Se c’è batta un colpo il centro-sinistra. Le donne e gli uomini del Pd considerino un dono e un privilegio lavorare per Milano, non fantastichino che Palazzo Marino sia un trampolino per Roma o per eventuali futuri accasamenti. Lascino agli organismi nazionali i dibattiti sul “no, non è l’Ulivo”, i talk-show sull’ultima intramontabile furbizia (“marciare divisi per colpire uniti”: se ne faranno t-shirt!), i giochi da piccolo architetto circa la misurazione della larghezza del campo. Si faccia tesoro della Milano di Comunità Democratica (cattolici delle Settimane Sociali) e di Orvieto (Gentiloni) per costruire le basi di un pensiero e di politiche possibili, non per aggregare o disarticolare correnti. Ripartire dal territorio con visioni, idee, progetti è la via maestra di chi vuole il bene comune della sua gente.

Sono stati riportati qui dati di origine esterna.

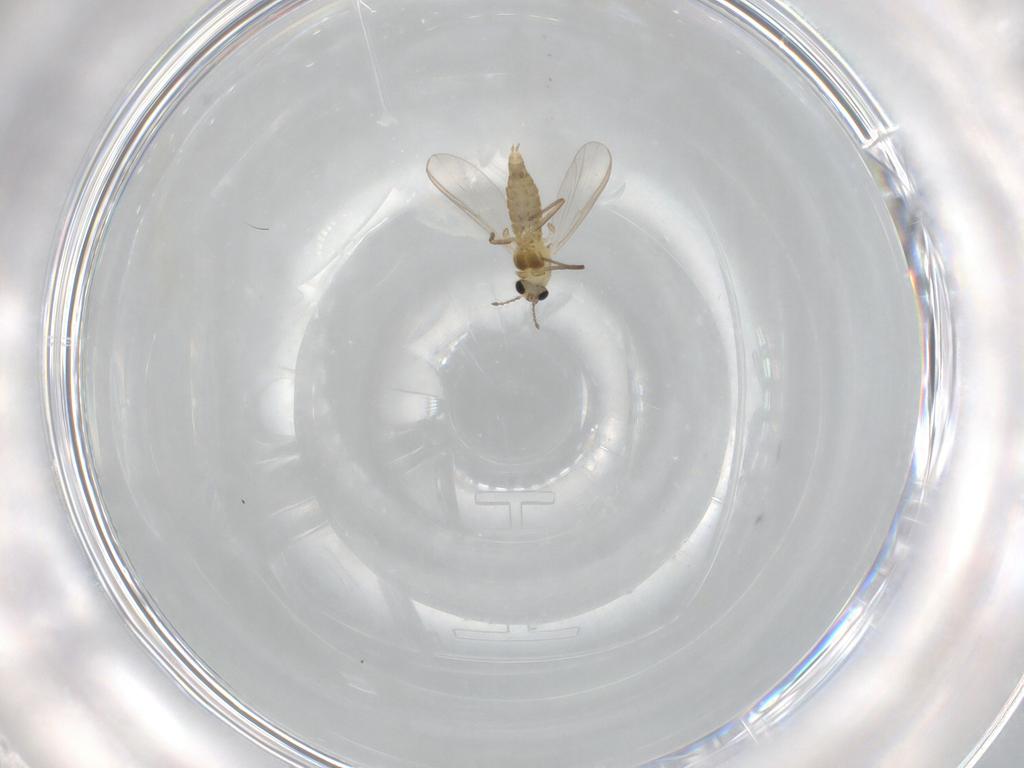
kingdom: Animalia
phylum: Arthropoda
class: Insecta
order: Diptera
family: Chironomidae
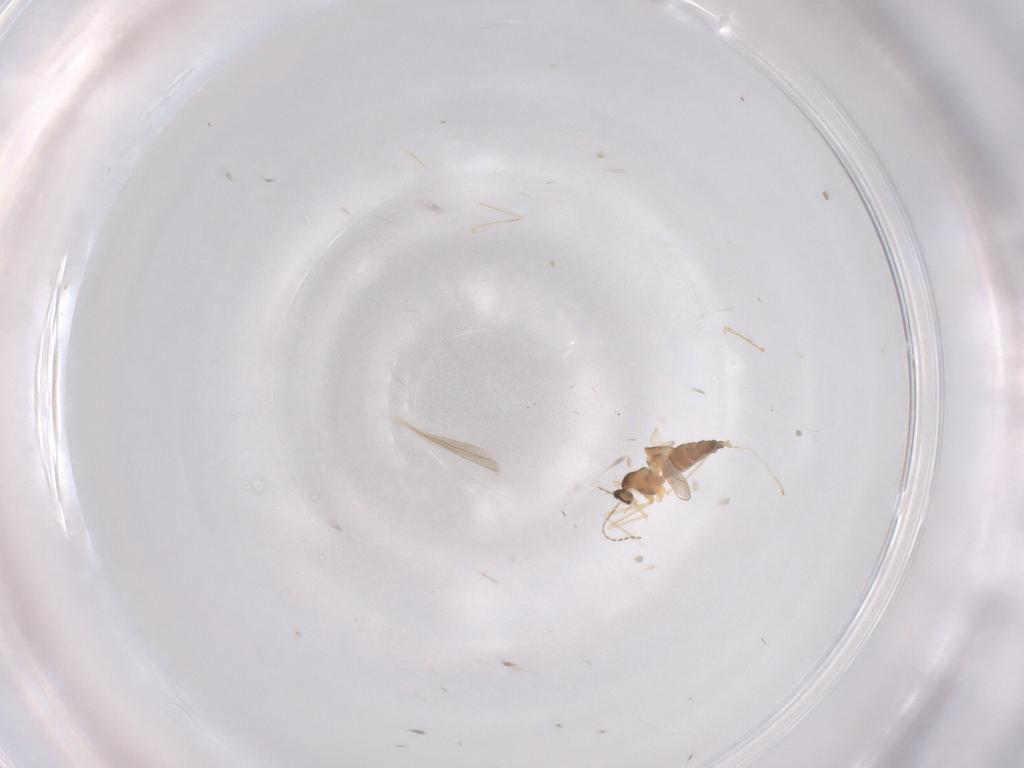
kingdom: Animalia
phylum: Arthropoda
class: Insecta
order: Diptera
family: Cecidomyiidae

Milano è un po’ bausciona, ha in sé quel tanto di trumpismo che la porta a ritenere il far gli affari propri come scopo della vita, che le concede logiche di poteri inossidabili (la ministra Santanché sempre in sella), che la apre ad assalti (il “piccolo” Monte de’ Paschi risanato che scala Mediobanca, perché il vento gira e l’”anche noi abbiamo una banca” può cambiar maglia, dalla rossa Siena alla verde-nera-azzurra del Governo).
Ma Milano è anche un’altra cosa. Milano ha in sé gli anticorpi in difesa da ogni possibile trumpismo; ha nel dna d’essere laboratorio di Salute pubblica, Edilizia cooperativa, solidarietà verso fragili, emarginati, piccoli, donne, anziani. Schlein e Conte giustamente dicono che Meloni ha de-finanziato il Fondo Sanitario. Il centro-sinistra a Milano deve andare oltre: mostrare che cosa concretamente si può fare ospedale per ospedale al fine di non dover aspettare 8 mesi prima d’essere chiamati per una terapia antidolore!
Si chiama “rito ambrosiano” l’agire con inventiva e praticità, rivendicare la capacità di studiare le singole situazioni, immaginare vie d’uscita, soluzioni alternative, metterle in pratica. Granelli di sabbia in un sistema dai confini incerti, che va spesso per vie traverse da sinistra a destra e viceversa sono le parrocchie con le loro strutture Caritas e San Vincenzo attive nel pagare affitti, bollette, rette scolastiche a famiglie bisognose, sono i gruppi e le associazioni laiche di volontariato, aiuto, soccorso. Molte realtà ci sono ed operano anche senza tanta pubblicità: aspettano soltanto che può dare l’esempio, suoni l’adunata invece di andare alle grandi cerimonie, traccheggiare, tirare avanti, aspettare perché “ha da passà ‘a nuttata”.
Sarà un’utopia partire dal piccolo. Un occhio all’esempio di Michelle, può essere un segnale. Abbiamo l’occasione di una verifica prossima ventura. Il 25 aprile vengono celebrati gli 80 anni della Liberazione dal nazifascismo. È l’opportunità per evitare plausi retorici alle ricorrenze e far memoria esemplare di esempi singoli e di gruppi, che, raccordati, costituiscono una Resistenza, che cambia la storia. Siamo ancora in tempo. Anzi, forse il bello viene adesso. Ci tocca!